_Reading passage_
::::
Investigation Update

On October 21, 2016, DOJ and FBI sought and received a FISA probable cause order (not under Title VII) authorizing electronic surveillance on Carter Page from the FISC. Page is a U.S. citizen who served as a volunteer advisor to the Trump presidential campaign. Consistent with requirements under FISA, the application had to be first certified by the Director or Deputy Director of the FBI. It then required the approval of the Attorney General, Deputy Attorney General (DAG), or the Senate-confirmed Assistant Attorney General for the National Security Division.

The FBI and DOJ obtained one initial FISA warrant targeting Carter Page and three FISA renewals from the FISC. As required by statute (50 U.S.C. §,1805(d)(l)), a FISA order on an American citizen must be renewed by the FISC every 90 days and each renewal requires a separate finding of probable cause. Then-Director James Comey signed three FISA applications in question on behalf of the FBI, and Deputy Director Andrew McCabe signed one. Then-DAG Sally Yates, then-Acting DAG Dana Boente, and DAG Rod Rosenstein each signed one or more FISA applications on behalf of DOJ.

Due to the sensitive nature of foreign intelligence activity, FISA submissions (including renewals) before the FISC are classified. As such, the public’s confidence in the integrity of the FISA process depends on the court’s ability to hold the government to the highest standard—particularly as it relates to surveillance of American citizens. However, the FISC’s rigor in protecting the rights of Americans, which is reinforced by 90-day renewals of surveillance orders, is necessarily dependent on the government’s production to the court of all material and relevant facts. This should include information potentially favorable to the target of the FISA application that is known by the government. In the case of Carter Page, the government had at least four independent opportunities before the FISC to accurately provide an accounting of the relevant facts. However, our findings indicate that, as described below, material and relevant information was omitted.

1) The “dossier” compiled by Christopher Steele (Steele dossier) on behalf of the Democratic National Committee (DNC) and the Hillary Clinton campaign formed an essential part of the Carter Page FISA application. Steele was a longtime FBI source who was paid over $160,000 by the DNC and Clinton campaign, via the law firm Perkins Coie and research firm Fusion GPS, to obtain derogatory information on Donald Trump’s ties to Russia.

  1. a) Neither the initial application in October 2016, nor any of the renewals, disclose or reference the role of the DNC, Clinton campaign, or any party/campaign in funding Steele’s efforts, even though the political origins of the Steele dossier were then known to senior DOJ and FBI officials.
  2. b) The initial FISA application notes Steele was working for a named U.S. person, but does not name Fusion GPS and principal Glenn Simpson, who was paid by a U.S. law firm (Perkins Coie) representing the DNC (even though it was known by DOJ at the time that political actors were involved with the Steele dossier). The application does not mention Steele was ultimately working on behalf of—and paid by—the DNC and Clinton campaign, or that the FBI had separately authorized payment to Steele for the same information.
::::
_Source data_

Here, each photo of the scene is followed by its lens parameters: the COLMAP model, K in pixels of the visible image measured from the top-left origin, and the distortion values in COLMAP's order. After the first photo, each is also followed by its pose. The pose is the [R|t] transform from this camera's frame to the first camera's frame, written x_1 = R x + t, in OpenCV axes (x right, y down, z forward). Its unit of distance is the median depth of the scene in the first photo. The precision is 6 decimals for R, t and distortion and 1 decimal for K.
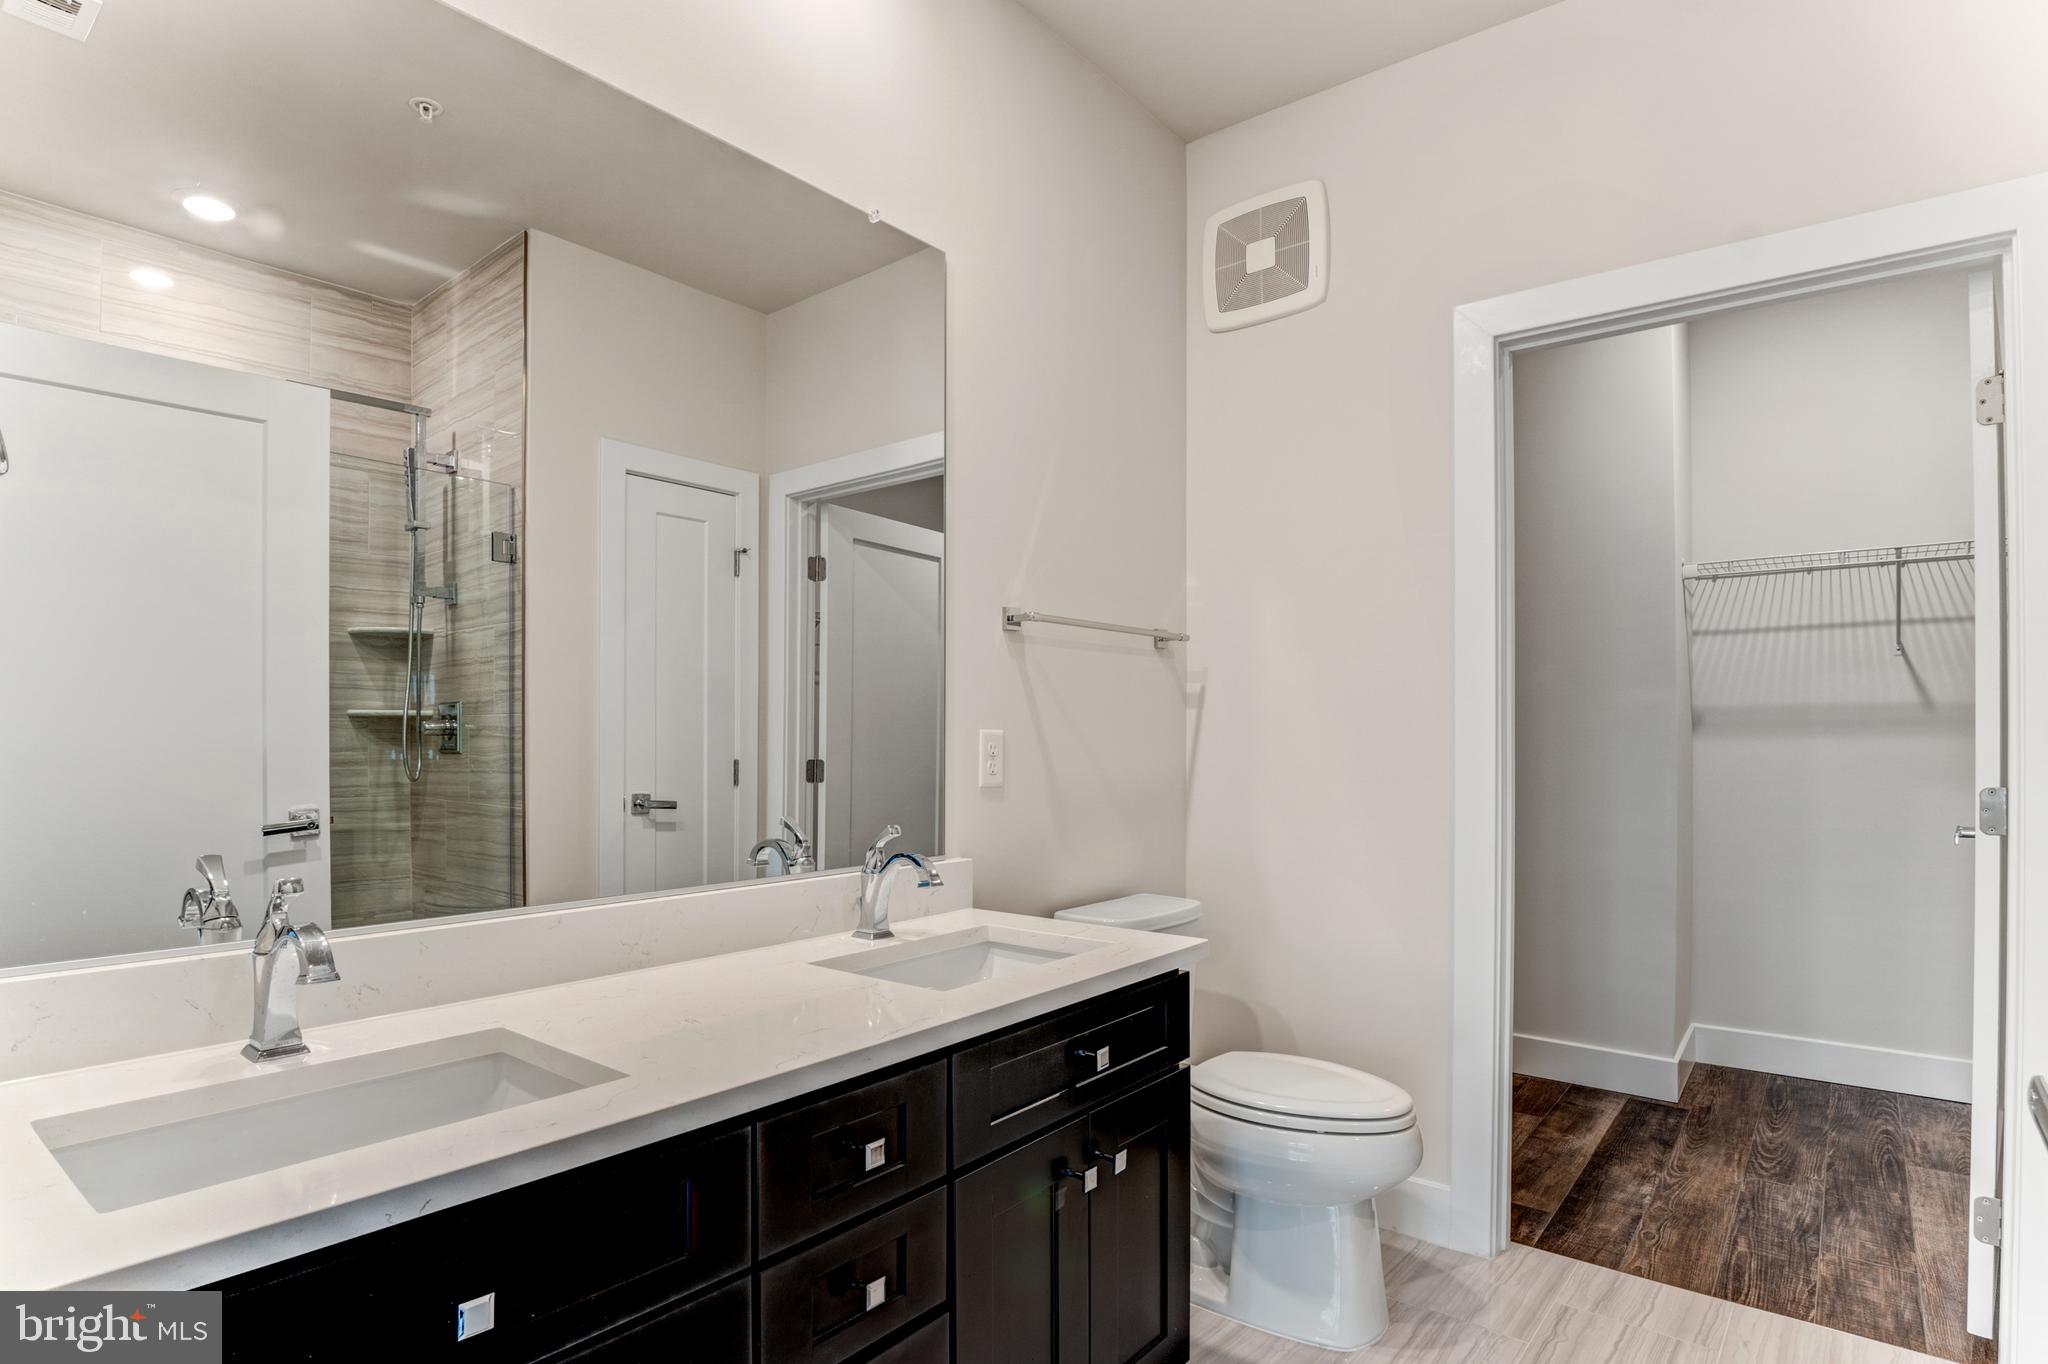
::::
_Problems to solve_
**a)** Reproduce everything in the FISA passage on Carter Page from "1. a) Neither" down to "the same information.".
**b)** Write the next part of the FISA passage on Carter Page, picking up after its last sentence.

_Results for the exercise_
**a)**
1. a) Neither the initial application in October 2016, nor any of the renewals, disclose or reference the role of the DNC, Clinton campaign, or any party/campaign in funding Steele’s efforts, even though the political origins of the Steele dossier were then known to senior DOJ and FBI officials.
  2. b) The initial FISA application notes Steele was working for a named U.S. person, but does not name Fusion GPS and principal Glenn Simpson, who was paid by a U.S. law firm (Perkins Coie) representing the DNC (even though it was known by DOJ at the time that political actors were involved with the Steele dossier). The application does not mention Steele was ultimately working on behalf of—and paid by—the DNC and Clinton campaign, or that the FBI had separately authorized payment to Steele for the same information.

**b)**
2) The Carter Page FISA application also cited extensively a September 23, 2016, Yahoo News article by Michael Isikoff, which focuses on Page’s July 2016 trip to Moscow. This article does not corroborate the Steele dossier because it is derived from information leaked by Steele himself to Yahoo News. The Page FISA application incorrectly assesses that Steele did not directly provide information to Yahoo News. Steele has admitted in British court filings that he met with Yahoo News—and several other outlets—in September 2016 at the direction of Fusion GPS. Perkins Coie was aware of Steele’s initial media contacts because they hosted at least one meeting in Washington D.C. in 2016 with Steele and Fusion GPS where this matter was discussed.

  1. a) Steele was suspended and then terminated as an FBI source for what the FBI defines as the most serious of violations—an unauthorized disclosure to the media of his relationship with the FBI in an October 30, 2016, Mother Jones article by David Corn. Steele should have been terminated for his previous undisclosed contacts with Yahoo and other outlets in September—before the Page application was submitted to the FISC in October—but Steele improperly concealed from and lied to the FBI about those contacts.
  2. b) Steele’s numerous encounters with the media violated the cardinal rule of source handling—maintaining confidentiality—and demonstrated that Steele had become a less than reliable source for the FBI.

3) Before and after Steele was terminated as a source, he maintained contact with DOJ via then-Associate Deputy Attorney General Bruce Ohr, a senior DOJ official who worked closely with Deputy Attorneys General Yates and later Rosenstein. Shortly after the election, the FBI began interviewing Ohr, documenting his communications with Steele. For example, in September 2016, Steele admitted to Ohr his feelings against then-candidate Trump when Steele said he “was desperate that Donald Trump not get elected and was passionate about him not being president.” This clear evidence of Steele’s bias was recorded by Ohr at the time and subsequently in official FBI files—but not reflected in any of the Page FISA applications.

  1. a) During this same time period, Ohr’s wife was employed by Fusion GPS to assist in the cultivation of opposition research on Trump. Ohr later provided the FBI with all of his wife’s opposition research, paid for by the DNC and Clinton campaign via Fusion GPS. The Ohrs’ relationship with Steele and Fusion GPS was inexplicably concealed from the FISC.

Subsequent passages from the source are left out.